Bringing the science of quality management directly to healthcare professionals may be an overlooked solution for career burnout and dissatisfaction. In this article, you’ll discover why.
Hospitals and healthcare organization leaders are challenged to run businesses at the center of a 5-point intersection that includes:
- Patients and their families
- Healthcare providers who have taken oaths to serve, protect, and do no harm to patients
- The insurance industry, which was founded with the aim to empower patients to obtain affordable healthcare when needed.
- The pharmaceutical industry (including medical devices, biologics, etc.), which is required to ensure patient safety
- The multiple regulatory agencies whose joint mission is to protect public health.
Given the underlying mantra of public health shared by these converging traffic streams, why are so many healthcare professionals struggling to actually provide healthcare to patients in the middle of what feels like a 50-vehicle pileup that no one else sees?
According to the March 23, 2023 article, How to Support Nurses and Raise Nurse Retention Rates, in Nurse Journal,
“From February 2020 to September 2021, 18% of healthcare workers quit their jobs. Additionally, 12% have been laid off and 19% thought about leaving their job.”
Regardless of anyone’s sincere dedication to patient care, without a viable, financially healthy business model and operational structure, patients will not receive care in our current culture. Part of that structure is the human resources (HR) function, which covers a broad range of functions and challenges. As a hub for employee advocacy, the function often turns to HR healthcare consultants to tailor solutions to their unique industry needs.
Many HR healthcare consulting firms offer a wide range of services that include but are not limited to:
- Employee Engagement and Retention
- Training and Development
- Organizational Development and Change Management
- Employee Health and Well-being
Despite all the positive work HR professionals do, if asked to rate career satisfaction on a 5-star scale, it would not be outrageous to assume that most healthcare professionals, especially those staffing our hospitals, would fall into the 1 to 3-star range.
When applied appropriately, the science of quality management results in customer satisfaction (5-star reviews). Industries in all regions of the world rely on it. Governments across the globe require high-risk industries to use it. It made its way into the pharmaceutical industry via medical device manufacturing.
The science of quality management addresses the four HR consulting areas bulleted above and more. Many quality functions in hospitals and other healthcare organizations directly or indirectly apply quality management concepts, however, the approaches focus on achieving success for the company not for the employees. It’s time to flip the script and focus on those who we all count on to provide healthcare directly to the patient. If they know how to identify and build careers that will satisfy them on an authentic level, the ripple effects can be astounding.
Providing training is one way to support employee engagement, retention, growth, well-being, etc. Typical courses offered to employees include a diverse mix of technical and compliance topics along with soft skills such as public speaking, negotiating, conflict resolution, emotional intelligence, change management, and time management. These courses offer tremendous value; however, they’re driven by the needs of the company rather than the needs of the employee.
Organizations are prioritizing workplace diversity, equity, and inclusion training. These programs inspire organizational growth by encouraging differences and unity among employees. Diversity training helps employees navigate different opinions, understand other perspectives, and minimize discrimination and prejudice. Again, incredibly valuable, yet the goal remains organizational growth by focusing on how employees can better understand others for the purpose of unity.

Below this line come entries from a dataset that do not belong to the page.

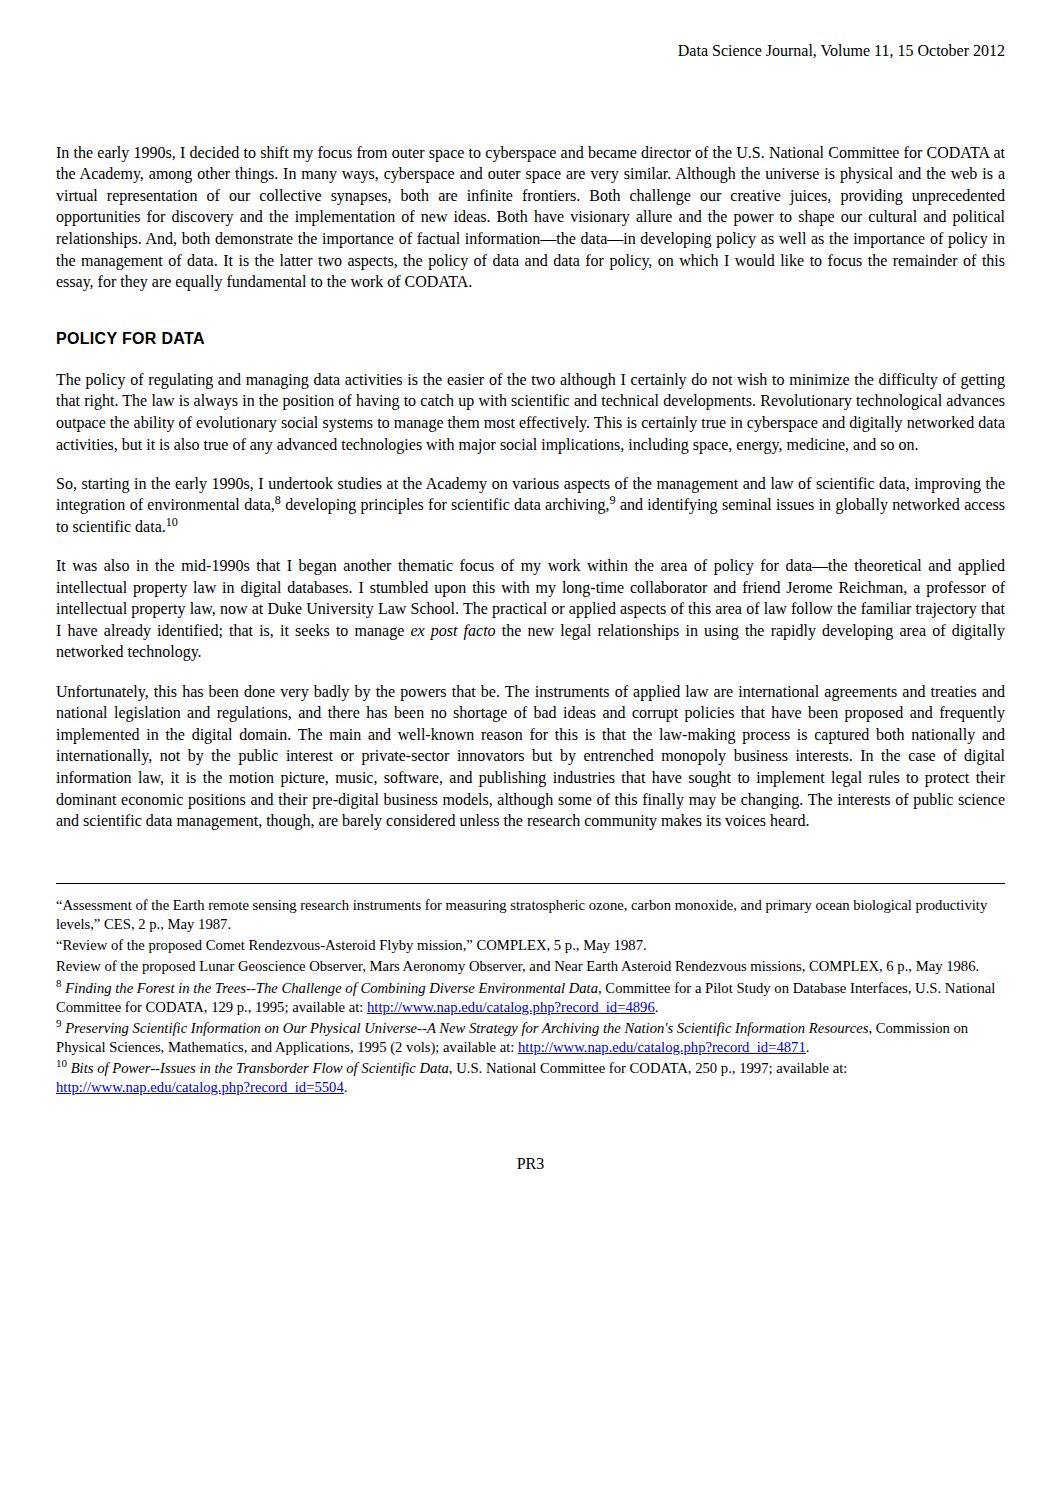Data Science Journal, Volume 11, 15 October 2012
In the early 1990s, I decided to shift my focus from outer space to cyberspace and became director of the U.S. National Committee for CODATA at the Academy, among other things. In many ways, cyberspace and outer space are very similar. Although the universe is physical and the web is a virtual representation of our collective synapses, both are infinite frontiers. Both challenge our creative juices, providing unprecedented opportunities for discovery and the implementation of new ideas. Both have visionary allure and the power to shape our cultural and political relationships. And, both demonstrate the importance of factual information—the data—in developing policy as well as the importance of policy in the management of data. It is the latter two aspects, the policy of data and data for policy, on which I would like to focus the remainder of this essay, for they are equally fundamental to the work of CODATA.
POLICY FOR DATA
The policy of regulating and managing data activities is the easier of the two although I certainly do not wish to minimize the difficulty of getting that right. The law is always in the position of having to catch up with scientific and technical developments. Revolutionary technological advances outpace the ability of evolutionary social systems to manage them most effectively. This is certainly true in cyberspace and digitally networked data activities, but it is also true of any advanced technologies with major social implications, including space, energy, medicine, and so on.
So, starting in the early 1990s, I undertook studies at the Academy on various aspects of the management and law of scientific data, improving the integration of environmental data,8 developing principles for scientific data archiving,9 and identifying seminal issues in globally networked access to scientific data.10
It was also in the mid-1990s that I began another thematic focus of my work within the area of policy for data—the theoretical and applied intellectual property law in digital databases. I stumbled upon this with my long-time collaborator and friend Jerome Reichman, a professor of intellectual property law, now at Duke University Law School. The practical or applied aspects of this area of law follow the familiar trajectory that I have already identified; that is, it seeks to manage ex post facto the new legal relationships in using the rapidly developing area of digitally networked technology.
Unfortunately, this has been done very badly by the powers that be. The instruments of applied law are international agreements and treaties and national legislation and regulations, and there has been no shortage of bad ideas and corrupt policies that have been proposed and frequently implemented in the digital domain. The main and well-known reason for this is that the law-making process is captured both nationally and internationally, not by the public interest or private-sector innovators but by entrenched monopoly business interests. In the case of digital information law, it is the motion picture, music, software, and publishing industries that have sought to implement legal rules to protect their dominant economic positions and their pre-digital business models, although some of this finally may be changing. The interests of public science and scientific data management, though, are barely considered unless the research community makes its voices heard.
“Assessment of the Earth remote sensing research instruments for measuring stratospheric ozone, carbon monoxide, and primary ocean biological productivity levels,” CES, 2 p., May 1987.
“Review of the proposed Comet Rendezvous-Asteroid Flyby mission,” COMPLEX, 5 p., May 1987.
Review of the proposed Lunar Geoscience Observer, Mars Aeronomy Observer, and Near Earth Asteroid Rendezvous missions, COMPLEX, 6 p., May 1986.
8 Finding the Forest in the Trees--The Challenge of Combining Diverse Environmental Data, Committee for a Pilot Study on Database Interfaces, U.S. National Committee for CODATA, 129 p., 1995; available at: http://www.nap.edu/catalog.php?record_id=4896.
9 Preserving Scientific Information on Our Physical Universe--A New Strategy for Archiving the Nation's Scientific Information Resources, Commission on Physical Sciences, Mathematics, and Applications, 1995 (2 vols); available at: http://www.nap.edu/catalog.php?record_id=4871.
10 Bits of Power--Issues in the Transborder Flow of Scientific Data, U.S. National Committee for CODATA, 250 p., 1997; available at: http://www.nap.edu/catalog.php?record_id=5504.
PR3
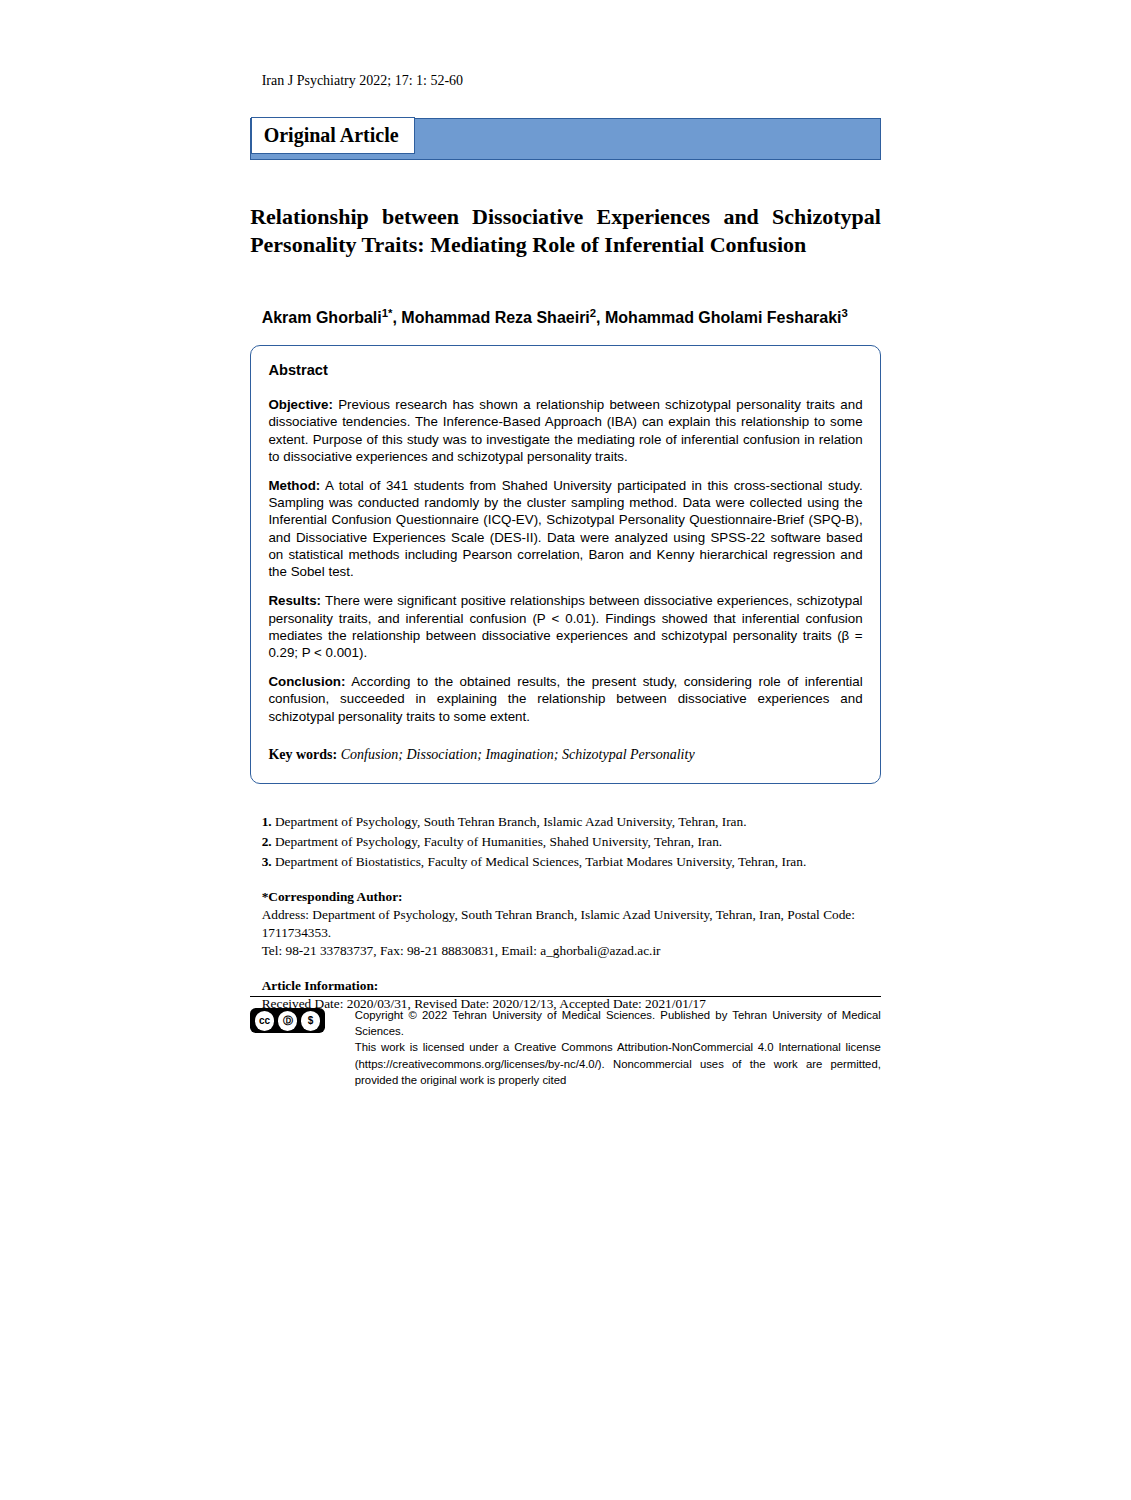Iran J Psychiatry 2022; 17: 1: 52-60
Original Article
Relationship between Dissociative Experiences and Schizotypal Personality Traits: Mediating Role of Inferential Confusion
Akram Ghorbali1*, Mohammad Reza Shaeiri2, Mohammad Gholami Fesharaki3
Abstract
Objective: Previous research has shown a relationship between schizotypal personality traits and dissociative tendencies. The Inference-Based Approach (IBA) can explain this relationship to some extent. Purpose of this study was to investigate the mediating role of inferential confusion in relation to dissociative experiences and schizotypal personality traits.
Method: A total of 341 students from Shahed University participated in this cross-sectional study. Sampling was conducted randomly by the cluster sampling method. Data were collected using the Inferential Confusion Questionnaire (ICQ-EV), Schizotypal Personality Questionnaire-Brief (SPQ-B), and Dissociative Experiences Scale (DES-II). Data were analyzed using SPSS-22 software based on statistical methods including Pearson correlation, Baron and Kenny hierarchical regression and the Sobel test.
Results: There were significant positive relationships between dissociative experiences, schizotypal personality traits, and inferential confusion (P < 0.01). Findings showed that inferential confusion mediates the relationship between dissociative experiences and schizotypal personality traits (β = 0.29; P < 0.001).
Conclusion: According to the obtained results, the present study, considering role of inferential confusion, succeeded in explaining the relationship between dissociative experiences and schizotypal personality traits to some extent.
Key words: Confusion; Dissociation; Imagination; Schizotypal Personality
1. Department of Psychology, South Tehran Branch, Islamic Azad University, Tehran, Iran.
2. Department of Psychology, Faculty of Humanities, Shahed University, Tehran, Iran.
3. Department of Biostatistics, Faculty of Medical Sciences, Tarbiat Modares University, Tehran, Iran.
*Corresponding Author:
Address: Department of Psychology, South Tehran Branch, Islamic Azad University, Tehran, Iran, Postal Code: 1711734353.
Tel: 98-21 33783737, Fax: 98-21 88830831, Email: a_ghorbali@azad.ac.ir
Article Information:
Received Date: 2020/03/31, Revised Date: 2020/12/13, Accepted Date: 2021/01/17
cc Ⓓ $
Copyright © 2022 Tehran University of Medical Sciences. Published by Tehran University of Medical Sciences.
This work is licensed under a Creative Commons Attribution-NonCommercial 4.0 International license (https://creativecommons.org/licenses/by-nc/4.0/). Noncommercial uses of the work are permitted, provided the original work is properly cited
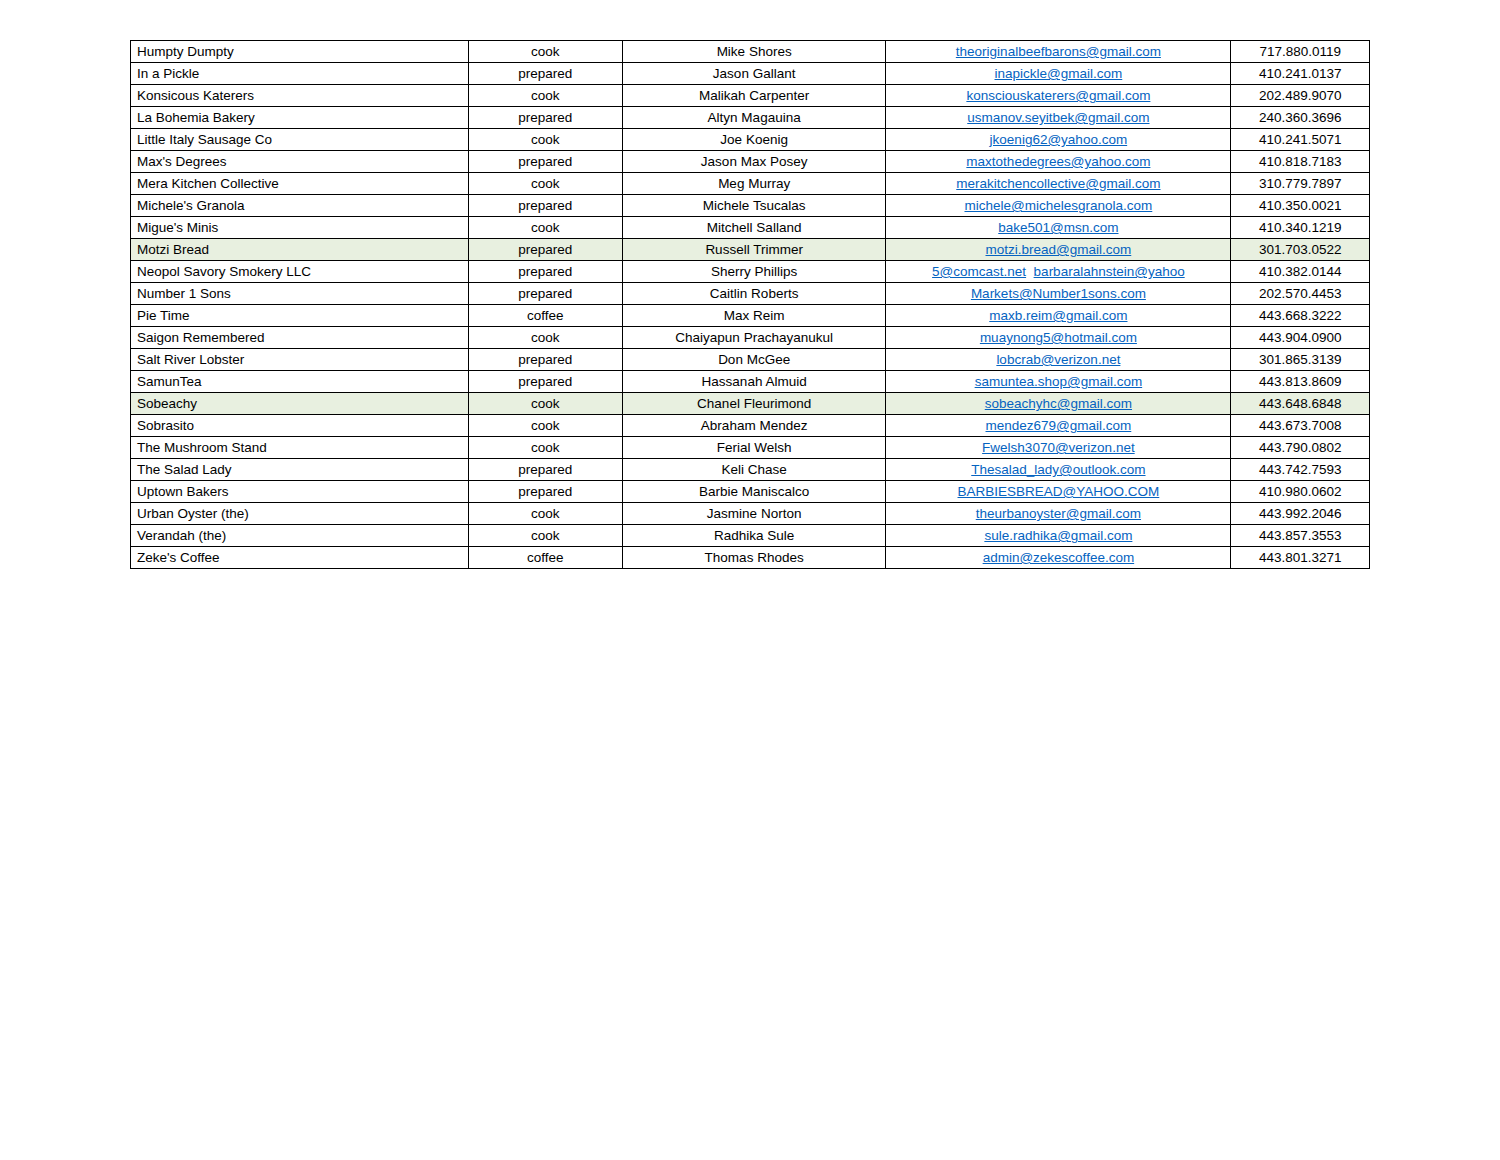| Humpty Dumpty | cook | Mike Shores | theoriginalbeefbarons@gmail.com | 717.880.0119 |
| In a Pickle | prepared | Jason Gallant | inapickle@gmail.com | 410.241.0137 |
| Konsicous Katerers | cook | Malikah Carpenter | konsciouskaterers@gmail.com | 202.489.9070 |
| La Bohemia Bakery | prepared | Altyn Magauina | usmanov.seyitbek@gmail.com | 240.360.3696 |
| Little Italy Sausage Co | cook | Joe Koenig | jkoenig62@yahoo.com | 410.241.5071 |
| Max's Degrees | prepared | Jason Max Posey | maxtothedegrees@yahoo.com | 410.818.7183 |
| Mera Kitchen Collective | cook | Meg Murray | merakitchencollective@gmail.com | 310.779.7897 |
| Michele's Granola | prepared | Michele Tsucalas | michele@michelesgranola.com | 410.350.0021 |
| Migue's Minis | cook | Mitchell Salland | bake501@msn.com | 410.340.1219 |
| Motzi Bread | prepared | Russell Trimmer | motzi.bread@gmail.com | 301.703.0522 |
| Neopol Savory Smokery LLC | prepared | Sherry Phillips | 5@comcast.net barbaralahnstein@yahoo | 410.382.0144 |
| Number 1 Sons | prepared | Caitlin Roberts | Markets@Number1sons.com | 202.570.4453 |
| Pie Time | coffee | Max Reim | maxb.reim@gmail.com | 443.668.3222 |
| Saigon Remembered | cook | Chaiyapun Prachayanukul | muaynong5@hotmail.com | 443.904.0900 |
| Salt River Lobster | prepared | Don McGee | lobcrab@verizon.net | 301.865.3139 |
| SamunTea | prepared | Hassanah Almuid | samuntea.shop@gmail.com | 443.813.8609 |
| Sobeachy | cook | Chanel Fleurimond | sobeachyhc@gmail.com | 443.648.6848 |
| Sobrasito | cook | Abraham Mendez | mendez679@gmail.com | 443.673.7008 |
| The Mushroom Stand | cook | Ferial Welsh | Fwelsh3070@verizon.net | 443.790.0802 |
| The Salad Lady | prepared | Keli Chase | Thesalad_lady@outlook.com | 443.742.7593 |
| Uptown Bakers | prepared | Barbie Maniscalco | BARBIESBREAD@YAHOO.COM | 410.980.0602 |
| Urban Oyster (the) | cook | Jasmine Norton | theurbanoyster@gmail.com | 443.992.2046 |
| Verandah (the) | cook | Radhika Sule | sule.radhika@gmail.com | 443.857.3553 |
| Zeke's Coffee | coffee | Thomas Rhodes | admin@zekescoffee.com | 443.801.3271 |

The missing piece of the training puzzle is support for the employee’s ability to identify and understand their own authenticity and the value it brings to the workplace. According to Maslow’s Hierarchy of Needs, your employees carry a deep need to understand and achieve their full, unique potential as individuals. It may surprise leaders to know that the science of quality management provides a framework, methods, and tools for self-exploration and career decision making; its all about defining and building quality.
Healthcare leaders can support and foster each employee’s desire for an authentic life and career by offering training focused on the following 3 topics:
- Quality Management Basics: How to Apply the Science of Quality Management to Your Career
- Personal Story Date Mining: How to Do It and the Value it Brings
- A Systems Approach to Career Development
Effective leaders inspire employees to produce excellent goods and services while encouraging professional development. When employees know how to identify and build the career that they authentically desire, they gain a feeling of empowerment that enables them to stop blaming others, make better decisions under pressure, share their ideas, and accept responsibility for their decisions. This is especially powerful for those working in complex environments that can easily spur feelings of helplessness.
Healthcare HR professionals should seek input from consultants on how to help empower employees and relay the message that each employee is ultimately responsible for their career and life. Learning about and using a STEM science that literally tells us how to identify what we authentically need (as the customer) and then build it (as the manufacturer) with the tools we have within our control can change mindsets, companies, and perhaps even an entire industry.